The construction of the plot and its subsequent unravelling is superb. I am unsure whether this is a retelling or translation of a specific Arabic tale or a fully reworked adaptation of a mythical story, but there is a genuine brilliance to the maintenance of such a narrative, and the simplistic yet precise way the story is conveyed. Ancient religious texts are often written in a simple way—the messages were usually directed at the poor and needy of the time, not the scholars and philosophers. Therefore it is a challenge, in the 21st Century to tell a story such as this that yet retains the innocence and simplicity of the genre. The narrative isn’t in any way a challenge to read and feels effortless and comfortable.

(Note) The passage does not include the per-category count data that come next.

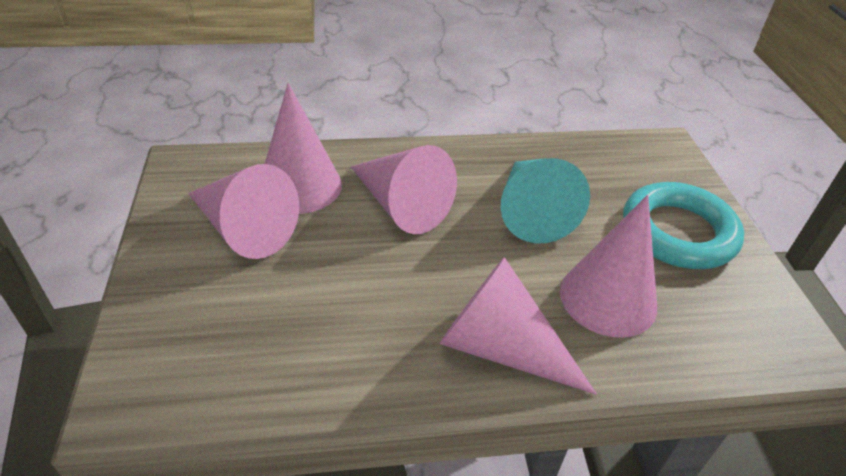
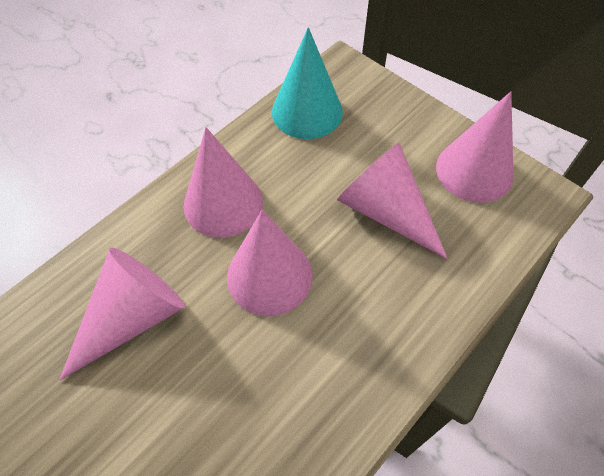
turquoise ring: [623,182,744,269] = 1 -> none = 0

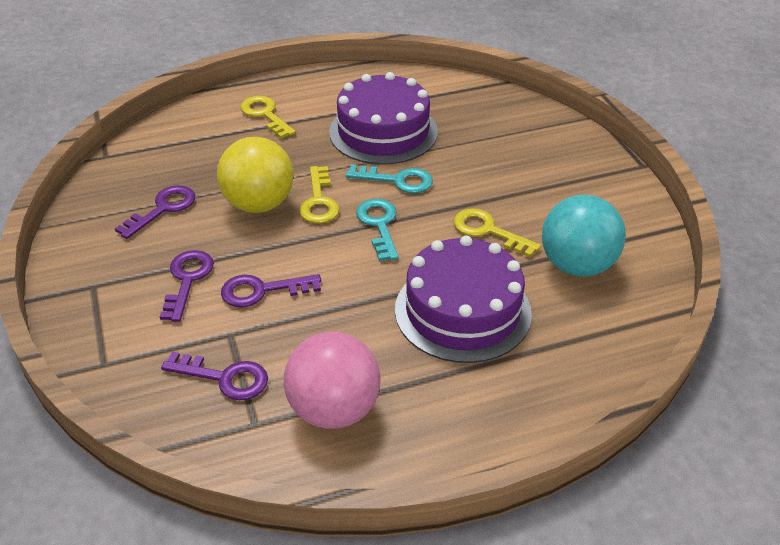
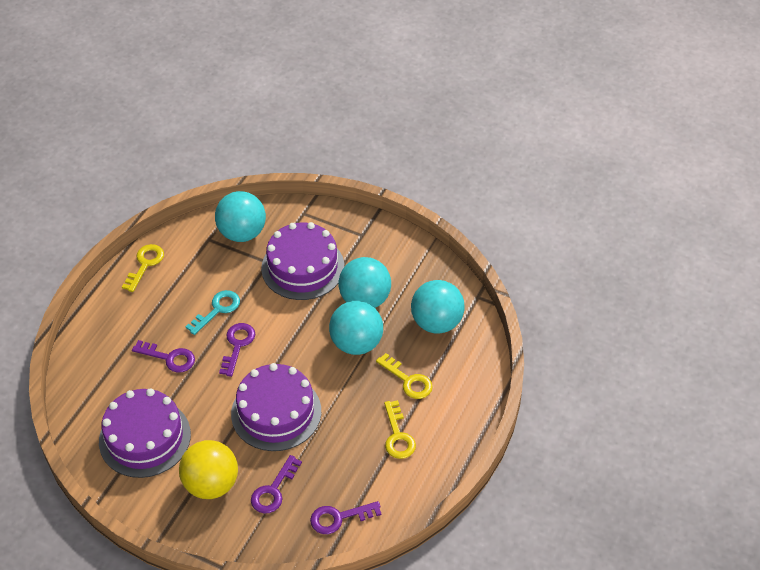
pink ball: [284,332,381,429] = 1 -> none = 0
purple cake: [329,72,438,165] [395,236,532,363] = 2 -> [99,388,191,478] [231,363,321,451] [261,222,344,300] = 3
turquoise ball: [542,195,626,277] = 1 -> [215,191,266,242] [329,301,383,355] [338,257,391,308] [411,280,465,334] = 4
turquoise key: [346,165,433,193] [356,199,399,261] = 2 -> [186,290,240,335] = 1

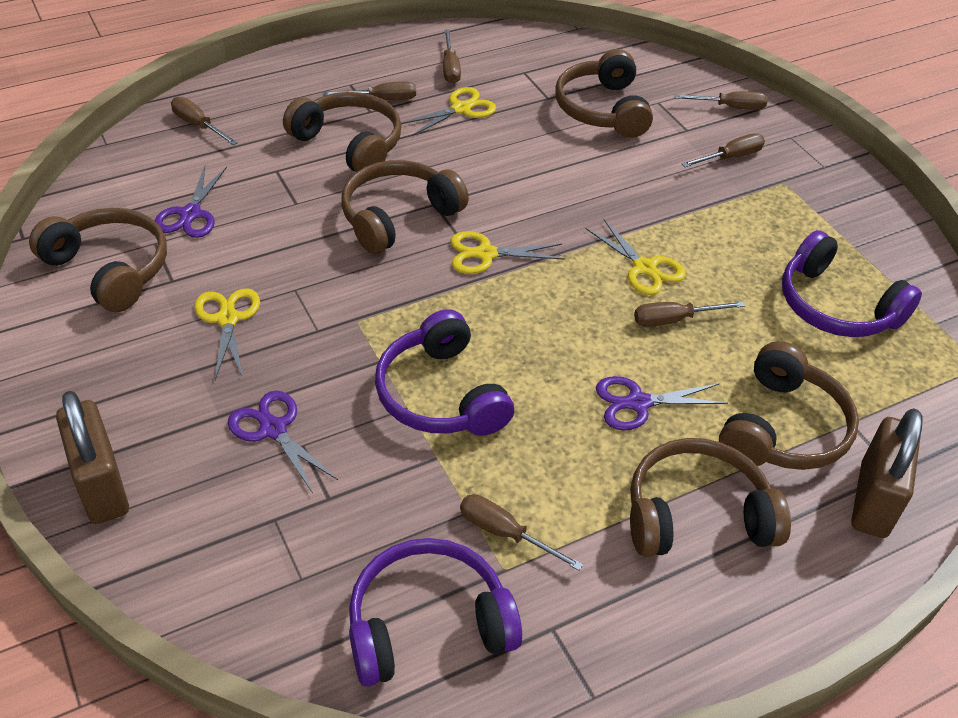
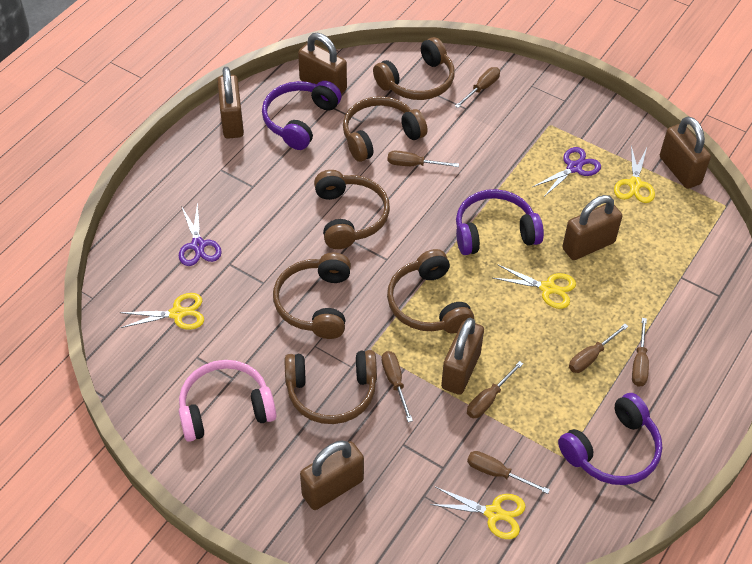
brown padlock: [56,391,129,524] [851,408,923,538] = 2 -> [217,67,244,139] [298,33,347,95] [300,440,364,510] [441,318,484,395] [562,195,622,260] [660,117,711,189] = 6
pink headphones: none = 0 -> [179,360,276,442] = 1
purple scissors: [154,166,227,238] [228,391,338,493] [596,376,728,431] = 3 -> [179,202,222,266] [533,147,601,197] = 2

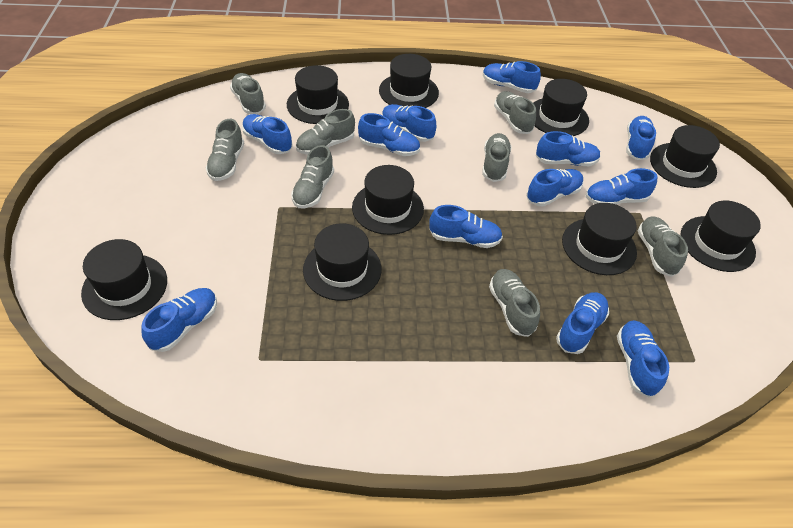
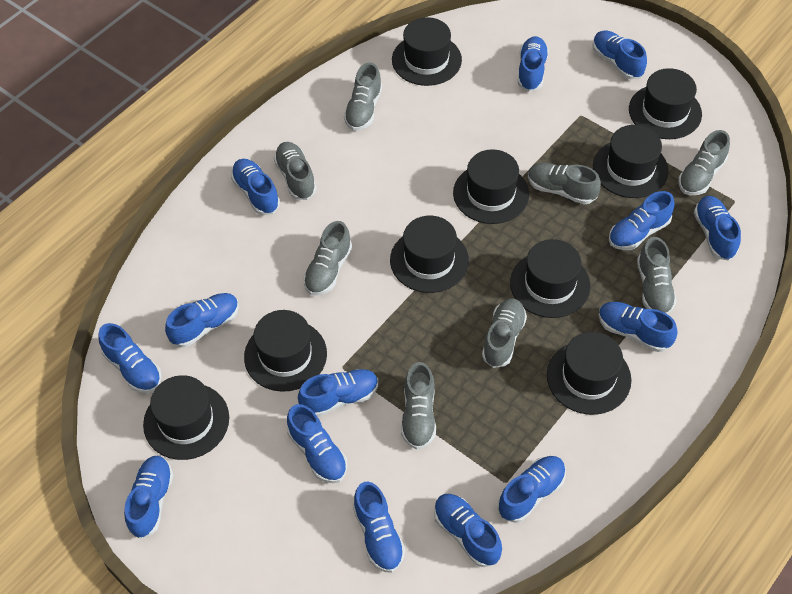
blue shoe: [141,288,217,352] [242,114,293,154] [358,113,420,156] [382,104,436,142] [429,205,503,248] [483,61,541,93] [526,169,584,206] [536,131,601,166] [556,292,609,354] [586,168,657,204] [617,320,669,397] [626,116,656,160] = 12 -> [98,323,162,393] [124,455,173,539] [165,293,239,347] [231,159,280,215] [287,404,347,483] [298,369,378,417] [353,482,405,573] [434,494,502,567] [498,456,566,523] [518,36,549,92] [593,30,647,79] [598,302,678,352] [609,191,675,250] [694,196,741,261] = 14

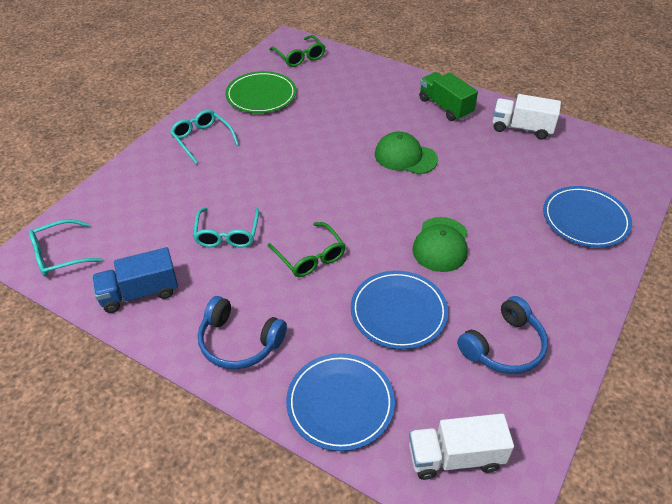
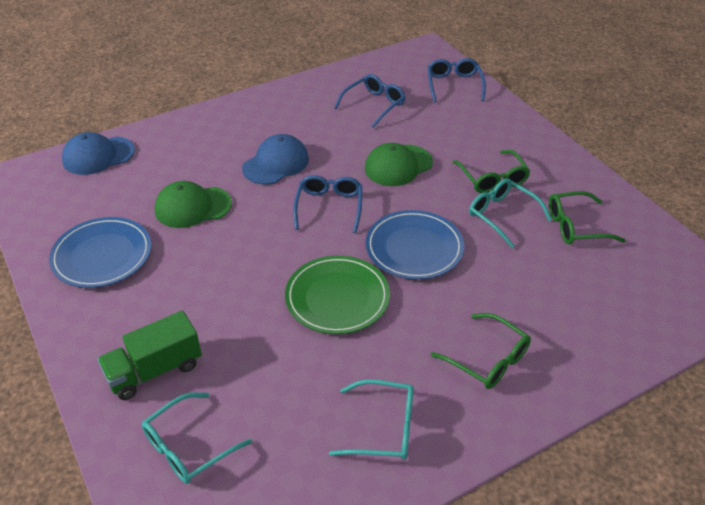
blue cap: none = 0 -> [62,132,135,175] [242,134,309,185] = 2
blue glasses: none = 0 -> [293,175,362,233] [334,74,406,128] [427,58,486,103] = 3
blue headphones: [198,296,287,369] [457,296,548,374] = 2 -> none = 0
blue plate: [286,353,395,451] [351,271,448,349] [543,186,632,248] = 3 -> [49,217,151,288] [366,210,464,280] = 2
blue truck: [92,247,178,313] = 1 -> none = 0
green glasses: [268,222,346,277] [269,35,325,67] = 2 -> [431,313,531,389] [452,150,530,193] [549,191,626,244] = 3
white truck: [409,414,514,480] [493,94,561,140] = 2 -> none = 0

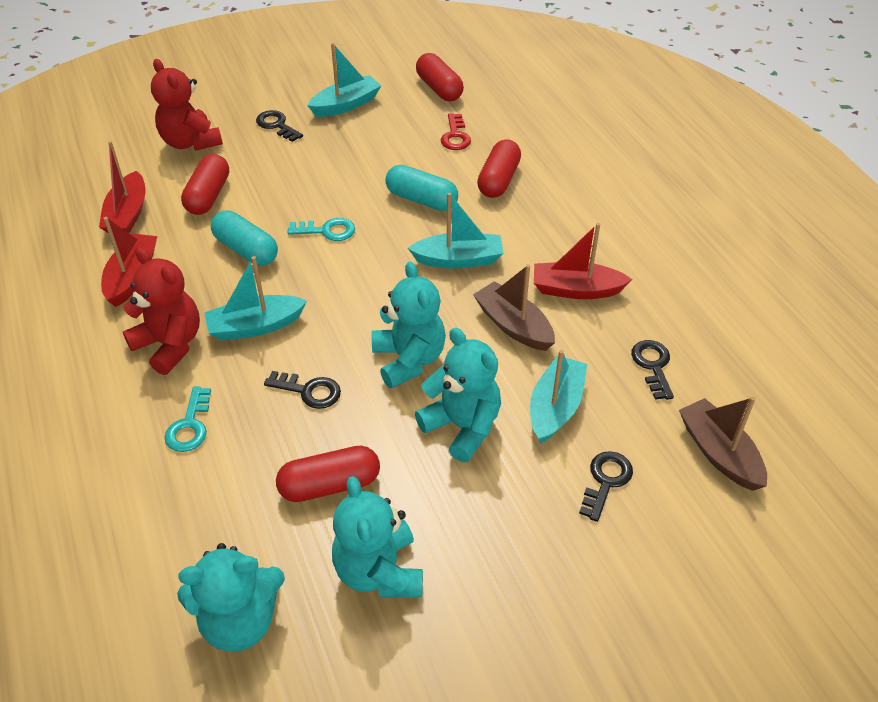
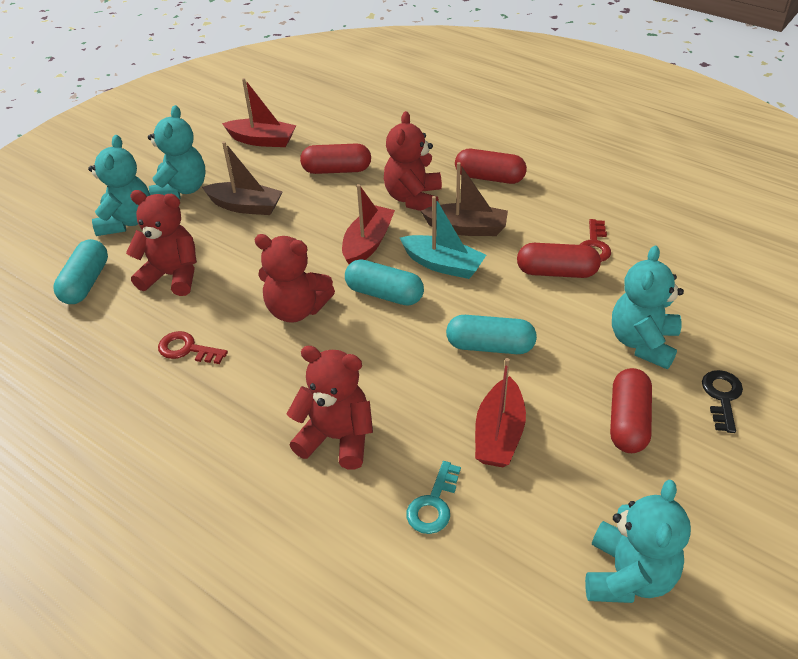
black key: [256,110,303,142] [264,371,341,409] [579,451,633,522] [631,340,674,400] = 4 -> [702,370,743,433] = 1
red key: [441,113,471,150] = 1 -> [158,331,228,364] [580,219,611,262] = 2
red teddy bear: [123,248,200,375] [151,59,223,151] = 2 -> [126,190,197,296] [254,234,335,323] [287,346,373,469] [384,111,442,211] = 4
turquoise boat: [205,256,307,341] [307,43,382,117] [408,193,504,269] [530,350,587,444] = 4 -> [400,196,486,279] = 1
turquoise capsule: [211,210,278,266] [385,165,458,211] = 2 -> [53,239,108,304] [345,259,424,306] [446,315,537,354] = 3
turquoise key: [164,387,211,452] [288,218,355,241] = 2 -> [406,461,461,534] = 1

However I also feel the need to wrestle with the problems this kind of text presents in a modern context. It might be argued that the suppression and repression of women is sometimes at its most fervent in many ancient texts. The Jinn Darazgosh, written in this archaizing style, is not an exception. While it might be easy to negate writing about the abuse of women as being, sadly, historically accurate, I do not believe it should be glossed over as irrelevant. In the tale an honest, kind and generous young woman is essentially sold into marriage and later raped. While this is isn’t the only form of abuse in the story, it is perhaps the most striking and this is why I wish to discuss it. The delivery of this treatment, in particular the rape, is done so in such a matter-of-fact way it should be shocking to a modern reader. The coincidental and vehemently selfish manner in which the perpetrator rapes the woman in never considered either, appearing to normalise the assault. The rapist here would appear to be, if anything, ultimately rewarded for his behaviour and, if such actions and fates are controlled by God—which the nature of the text might arguably imply—then God is permissive in the abuse, resulting in scant justice in the story’s resolutions.

However the ‘crime’ of the tale isn’t rape but rather curiosity which, in our more enlightened eyes represents a deeply unpleasant logic. Texts such as these are usually given protection or apology, under the guise of being traditional, historic or mythological, but this doesn't mean this is valid defence. Texts should be challenged and kept alive by analysis, interpretation and debate. The theology behind a world where curiosity is worthy of punishment yet rape is shrugged off makes me wonder how advanced our world might be if it had been the other way around. So, vitally, The Jinn Darazgosh provokes great debate.

While I found the treatment of this issue unsatisfactory, this in no way detracts from the skill and the writing of Farooqi—the book is crafted expertly and with an extremely sharp eye for detail and imagination. The construction is complex yet consistently maintains a coherent simplicity that would perhaps appeal significantly to fans of intelligent mythological narratives. The story is part of a series so it might be interesting to follow how the collection unfolds.